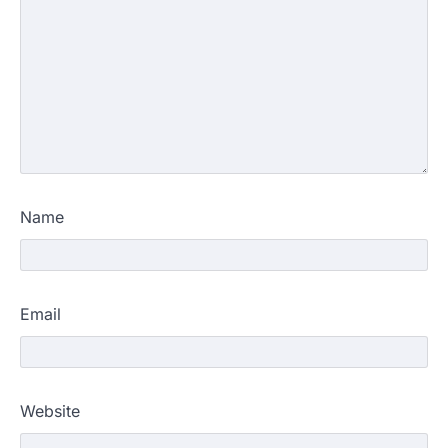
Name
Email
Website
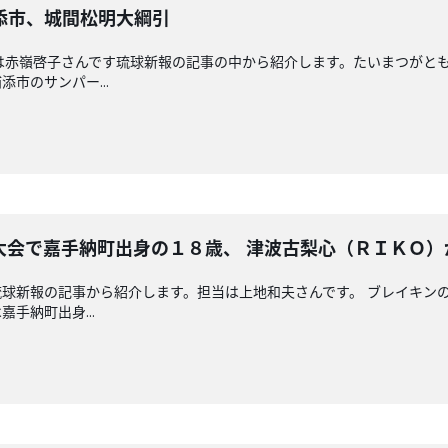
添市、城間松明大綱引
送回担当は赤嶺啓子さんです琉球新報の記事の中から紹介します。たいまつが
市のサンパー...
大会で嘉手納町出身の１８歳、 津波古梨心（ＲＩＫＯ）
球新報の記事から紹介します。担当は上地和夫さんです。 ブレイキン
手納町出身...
::::::
# [Work to complete]
Repeat the records above word for word. Pictures stay out of the copy.

# [Result of the task]
Name
Email
Website
添市、城間松明大綱引
送回担当は赤嶺啓子さんです琉球新報の記事の中から紹介します。たいまつが
市のサンパー...
大会で嘉手納町出身の１８歳、 津波古梨心（ＲＩＫＯ）
球新報の記事から紹介します。担当は上地和夫さんです。 ブレイキン
手納町出身...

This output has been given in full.